Short jokes
What do you call a suspicious dog?
A sussy bark-er.
Why is September 11th an awesome birthday to have?
Because no one forgets it! :)
It’s about drive, it’s about power, We stay hungry, we devour, Put in the work, put in hours, And take what’s ours.
Yo momma so fat that she could fit the entire map of the world on her body.
Joe mama's so fat, her belly button gets home an hour before she does.
POV: Her name is Alli.
My son asked for a swimming pool so I got him a ant 🐜🐜🐜 pool.
Your head is so big, it looks like traffic is able to fit on it!
Bro, please block Kimberly Jones. She keeps trying to scam people.
What did the mermaid wear for math class?
Algaebra.
Your friend is so fat, when he took the group pic, he was the background.
Some of you need to go to church. I don't want you in hell with me.
What do you call it if you find an old organ keyboard on the side of the road?
Organ harvesting.
What’s the difference between a life and a nuclear bomb?
I don’t have a life.
You got the whole crowd of people laughing when looking at you.

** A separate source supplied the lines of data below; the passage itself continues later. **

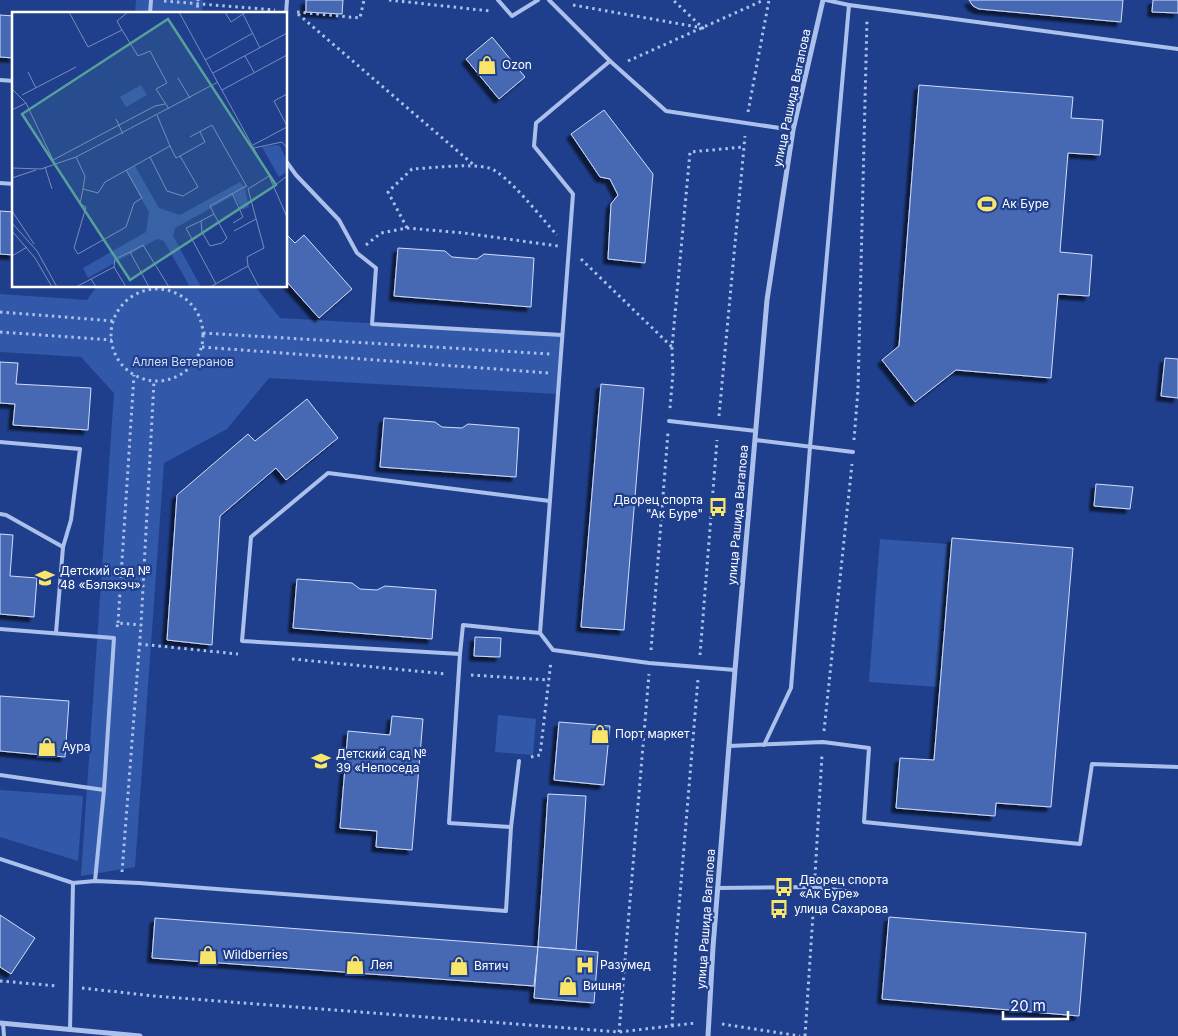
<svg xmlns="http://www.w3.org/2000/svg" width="1178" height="1036" font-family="Inter,sans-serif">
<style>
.green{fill:#3258a9}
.building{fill:#4769b3;stroke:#d1ddf9;filter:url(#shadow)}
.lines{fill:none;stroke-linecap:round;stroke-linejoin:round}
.path{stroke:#acc0ec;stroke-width:3;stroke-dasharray:2.5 4;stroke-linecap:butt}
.lane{stroke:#acc0ec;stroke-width:4}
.street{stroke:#acc0ec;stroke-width:5}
.labels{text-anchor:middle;stroke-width:4.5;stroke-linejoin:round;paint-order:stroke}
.poi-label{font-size:12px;fill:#fff;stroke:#1f3f8c;text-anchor:start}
.street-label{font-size:12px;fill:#fff;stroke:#1f3f8c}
.park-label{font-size:12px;fill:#d1ddf9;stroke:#1f3f8c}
.inset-road{fill:none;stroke:#798cba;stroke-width:1}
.view{fill:#579f9a;fill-opacity:0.15;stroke:#579f9a;stroke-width:2.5}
.inset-edge{fill:none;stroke:#fff;stroke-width:2.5}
</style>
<defs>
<filter id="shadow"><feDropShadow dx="-4.5" dy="4.5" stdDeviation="1" flood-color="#0009"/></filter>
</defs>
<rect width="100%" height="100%" fill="#1f3f8c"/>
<g class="green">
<polygon points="136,0 203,0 202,14 135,14"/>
<polygon points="97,286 255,286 280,318 561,334 557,394 269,378 227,429 164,463 135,867 81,876 114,393 81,357 0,352 0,294 87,300"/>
<polygon points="880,539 948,544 937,687 869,682"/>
<polygon points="498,715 536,719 533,755 495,752"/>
<polygon points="0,790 83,796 78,861 0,837"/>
</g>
<g class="building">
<polygon points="306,0 343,0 342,14 306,12"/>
<polygon points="969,0 1123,0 1121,22 979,9 973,6"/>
<polygon points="1153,0 1178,0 1178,13 1152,12"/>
<polygon points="0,15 14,16 14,58 0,57"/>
<polygon points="492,37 525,77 499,99 466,59"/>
<polygon points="919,85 1073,97 1071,118 1103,120 1100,155 1068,153 1060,252 1092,255 1089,296 1058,294 1051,378 956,370 915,402 882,360 899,346"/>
<polygon points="604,110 653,174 645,263 608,259 611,204 618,195 610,179 600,177 571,134"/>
<polygon points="0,211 14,212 14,255 0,254"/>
<polygon points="286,234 295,243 304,235 352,289 319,318 286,281"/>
<polygon points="398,248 445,251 452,257 477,259 484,254 534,258 531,307 394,296"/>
<polygon points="1165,358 1178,359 1178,398 1161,396"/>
<polygon points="0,362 18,363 16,384 91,388 88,430 13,425 15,404 0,403"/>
<polygon points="601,384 644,388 624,630 581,627"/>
<polygon points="307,399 338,438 286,480 276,468 220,516 212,645 167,640 177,495 248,434 255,441"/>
<polygon points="384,418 435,422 442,427 462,428 468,424 519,428 516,477 380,467"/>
<polygon points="1096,484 1133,487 1130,509 1094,506"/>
<polygon points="0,534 13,535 10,576 37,578 34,617 0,614"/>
<polygon points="952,538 1073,548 1051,807 996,803 995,816 896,808 900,758 934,760"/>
<polygon points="297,579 352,583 360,589 377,590 385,586 436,590 432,639 293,628"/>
<polygon points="475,637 501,638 500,657 474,656"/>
<polygon points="0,696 69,701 65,757 0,751"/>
<polygon points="392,716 423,719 412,850 376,847 377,831 340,828 348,731 390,735"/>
<polygon points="559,722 610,726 604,785 554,780"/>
<polygon points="548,794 586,796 576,950 538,947"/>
<polygon points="0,915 35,938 11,974 0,967"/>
<polygon points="889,917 1086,933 1079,1016 882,999"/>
<polygon points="155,918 538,947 534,986 152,958"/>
<polygon points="538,947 598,952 594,1003 534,998"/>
</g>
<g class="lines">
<g class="path">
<polyline points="389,0 490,11"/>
<polyline points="164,1 275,10"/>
<polyline points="573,5 703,28 673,0"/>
<polyline points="297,12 360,18 364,0"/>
<polyline points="197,14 198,0"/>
<polyline points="298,14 475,166"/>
<polyline points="628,61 764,0"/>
<polyline points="748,112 769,0"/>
<path d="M 407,228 L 388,192 L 412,169 C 434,168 468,163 489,168 C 507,173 543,220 557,235"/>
<polyline points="366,245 381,233 407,228 464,233 558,246"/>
<polyline points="581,259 672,347"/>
<circle cx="157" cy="335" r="46"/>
<polyline points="0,312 114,321"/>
<polyline points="0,332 112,340"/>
<polyline points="203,333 550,354"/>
<polyline points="202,347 549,373"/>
<polyline points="670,408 673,373 672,347 690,152 743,147"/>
<polyline points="719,416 745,136"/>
<polyline points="854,440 858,390 867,19"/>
<polyline points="118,623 134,375"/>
<polyline points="117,627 118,623 141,625 154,381"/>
<polyline points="139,644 238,654"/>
<polyline points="651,650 668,432"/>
<polyline points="700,655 717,440"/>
<polyline points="292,659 447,674"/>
<polyline points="471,675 549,680"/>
<polyline points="824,731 852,464"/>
<polyline points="531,757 540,755 551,661"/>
<polyline points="122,872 141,625"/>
<polyline points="815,876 822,755"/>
<polyline points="0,981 58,986"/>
<polyline points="82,988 154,996 619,1032 696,1023"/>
<polyline points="722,1024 800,1036"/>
<polyline points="672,1026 676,943 698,679"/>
<polyline points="619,1032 649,674"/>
<polyline points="805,1036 814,899"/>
</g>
<g class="lane">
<polyline points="498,0 512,16 538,0"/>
<polyline points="549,0 610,61"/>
<polyline points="826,0 849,5 1178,49"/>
<polyline points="150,14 151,0"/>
<polyline points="286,14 287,0"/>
<polyline points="0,80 14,81"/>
<polyline points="286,161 296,175 339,220 357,253 376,268 372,324 562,335"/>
<polyline points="0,183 14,184"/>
<polyline points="669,421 756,431"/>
<polyline points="755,440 853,452"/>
<polyline points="0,442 80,449 71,520 63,547"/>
<polyline points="0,514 6,515 63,547 56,633"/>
<polyline points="0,629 114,638 104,790 95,881"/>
<polyline points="540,633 463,625 460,654 242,641 251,537 328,473 550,501"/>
<polyline points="460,654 449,823 511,827"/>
<polyline points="735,670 649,663 553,650 540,633 573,194 534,146 536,123 610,61 666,111 793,130"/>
<polyline points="764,745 791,688 810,447 849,5"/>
<polyline points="729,746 823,742 869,748 864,822 1080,844 1092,764 1178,767"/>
<polyline points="0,775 104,790"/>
<polyline points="0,859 73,883 70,1030"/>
<polyline points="73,883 95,881 139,883 506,911 511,827 519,761"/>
<polyline points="718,888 814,887 852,892"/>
<polyline points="3,1023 4,1036"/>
</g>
<g class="street">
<polyline points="0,1023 140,1036"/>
<polyline points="708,1036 713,947 735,670 767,300 793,130 823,0"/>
</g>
</g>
<defs>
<g id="shop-bare" transform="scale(1.5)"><path d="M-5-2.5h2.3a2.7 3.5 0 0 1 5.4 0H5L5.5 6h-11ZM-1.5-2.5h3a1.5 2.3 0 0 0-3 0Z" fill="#fae56b" stroke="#1f3f8c" stroke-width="2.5" paint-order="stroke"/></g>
<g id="stadium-bare" transform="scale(1.5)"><path d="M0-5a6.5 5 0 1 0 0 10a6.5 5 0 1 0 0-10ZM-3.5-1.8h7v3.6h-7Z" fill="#fae56b" stroke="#1f3f8c" stroke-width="2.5" paint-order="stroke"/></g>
<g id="bus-bare" transform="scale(1.5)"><path d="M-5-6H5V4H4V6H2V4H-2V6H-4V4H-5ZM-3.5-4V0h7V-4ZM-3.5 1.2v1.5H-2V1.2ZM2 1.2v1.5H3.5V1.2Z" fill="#fae56b" stroke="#1f3f8c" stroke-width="2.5" paint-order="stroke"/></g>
<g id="school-bare" transform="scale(1.5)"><path d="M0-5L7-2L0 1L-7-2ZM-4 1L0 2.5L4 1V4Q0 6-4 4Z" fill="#fae56b" stroke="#1f3f8c" stroke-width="2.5" paint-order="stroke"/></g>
<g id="hospital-bare" transform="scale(1.5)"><path d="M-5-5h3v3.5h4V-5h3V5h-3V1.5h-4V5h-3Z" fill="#fae56b" stroke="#1f3f8c" stroke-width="2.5" paint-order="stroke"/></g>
</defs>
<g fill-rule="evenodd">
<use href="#shop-bare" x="487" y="65"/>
<use href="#stadium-bare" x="987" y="204"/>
<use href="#bus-bare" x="718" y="507"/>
<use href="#school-bare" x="45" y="578"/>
<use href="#shop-bare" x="600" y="734"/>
<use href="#shop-bare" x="47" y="747"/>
<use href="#school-bare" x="321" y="761"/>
<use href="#bus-bare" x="784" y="887"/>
<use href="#bus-bare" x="779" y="909"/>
<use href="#shop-bare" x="208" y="955"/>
<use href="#shop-bare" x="355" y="965"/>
<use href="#hospital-bare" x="585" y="965"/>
<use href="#shop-bare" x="459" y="966"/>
<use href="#shop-bare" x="568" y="986"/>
</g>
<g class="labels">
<g class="poi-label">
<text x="502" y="69">Ozon</text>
<text x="1002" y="208">Ак Буре</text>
<text x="703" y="504" text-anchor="end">Дворец спорта<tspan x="703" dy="14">"Ак Буре"</tspan></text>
<text x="60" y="575">Детский сад №<tspan x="60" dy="14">48 «Бэлэкэч»</tspan></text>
<text x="615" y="738">Порт маркет</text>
<text x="62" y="751">Аура</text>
<text x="336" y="758">Детский сад №<tspan x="336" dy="14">39 «Непоседа</tspan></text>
<text x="799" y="884">Дворец спорта<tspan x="799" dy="14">«Ак Буре»</tspan></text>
<text x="794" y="913">улица Сахарова</text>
<text x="223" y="959">Wildberries</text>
<text x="370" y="969">Лея</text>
<text x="600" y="969">Разумед</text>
<text x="474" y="970">Вятич</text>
<text x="583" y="990">Вишня</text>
</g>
<g class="street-label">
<text transform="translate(792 98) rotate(-78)" y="4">улица Рашида Вагапова</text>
<text transform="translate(738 515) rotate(-85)" y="4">улица Рашида Вагапова</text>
<text transform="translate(706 919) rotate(-86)" y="4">улица Рашида Вагапова</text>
</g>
<g class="park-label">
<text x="183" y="366">Аллея Ветеранов</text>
</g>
</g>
<g transform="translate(12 12)">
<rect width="275" height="275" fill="#1f3f8c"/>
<path d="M 129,73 L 135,83 L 114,95 L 108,85 ZM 264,133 L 268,134 L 275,149 L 275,160 L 267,165 L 250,135 ZM 123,154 L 147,196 L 168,203 L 228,170 L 234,177 L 229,180 L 233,178 L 237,195 L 230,198 L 222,183 L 163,216 L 161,224 L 189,275 L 178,275 L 152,229 L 145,227 L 76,266 L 71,256 L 134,220 L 137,200 L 114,159 Z" fill="#3258a9"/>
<path class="inset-road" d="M 57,0 L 76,35 L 110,18 L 126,44 L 138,39 L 155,71 L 144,77 L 157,97M 167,0 L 257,164 L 275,205M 213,0 L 219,10 L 234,0M 231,2 L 248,36M 110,18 L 105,9 L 116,0M 233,44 L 242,60M 193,48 L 241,21M 16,60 L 24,76M 201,61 L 275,21M 166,66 L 178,86M 0,77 L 14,91 L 42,150M 210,78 L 275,43M 275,82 L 262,89 L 275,114M 10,83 L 64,55M 0,98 L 14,91M 104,107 L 111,122M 178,125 L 200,113 L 235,175M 241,133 L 275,115M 242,136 L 270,130 L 275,136M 168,144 L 193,130 L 188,120M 64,145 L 73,164 L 71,177 L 86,181 L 93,170 L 158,134 L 145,103M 138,145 L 155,179 L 171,184 L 186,175 L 168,144 L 164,146 L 158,134M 41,148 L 143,94 L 153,92M 33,155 L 40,177M 0,156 L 29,157 L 64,145 L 206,70M 0,166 L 24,158M 262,174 L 275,164M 71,177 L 68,192 L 74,195 L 62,236 L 66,242 L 114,215 L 122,191 L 130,186 L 114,158M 220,181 L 231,205 L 221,211M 0,199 L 22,232M 202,202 L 189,209 L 190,220 L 198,234 L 210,231 L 215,226 L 202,202 L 198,194 L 234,174M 189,209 L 174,216 L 204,272M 0,211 L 25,239 L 45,275M 0,219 L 23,246 L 40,275M 222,219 L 244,207M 0,244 L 15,235M 236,254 L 235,245 L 252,236 L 236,177 L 257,164M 102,255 L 114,275M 79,267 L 102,255 L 103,247 L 118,240M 64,275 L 79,267 L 84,275M 137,275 L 118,240 L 131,233 L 157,275M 198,275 L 236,254 L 247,275"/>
<path class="view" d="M 156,7 L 264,173 L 118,268 L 10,102 Z"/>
<rect width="275" height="275" class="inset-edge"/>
</g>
<path d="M1003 1011v8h65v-8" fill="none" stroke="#ffffff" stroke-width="2.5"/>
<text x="1010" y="1011" font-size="15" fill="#ffffff" stroke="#1f3f8c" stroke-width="4" paint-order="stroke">20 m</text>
</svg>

That face needing some laughing pills.
What did Eve say to Adam?
"That is rock hard."
What do you call it when you see nothing but pants? Brief psychotic disorder!
My 1 year old nephew had a stroke. I know, sounds bad... but he would have needed to learn how to speak and walk anyways.
Imagine. Kobe could not.
You're so fat that when you went outside, you broke the 2-meter rule for COVID.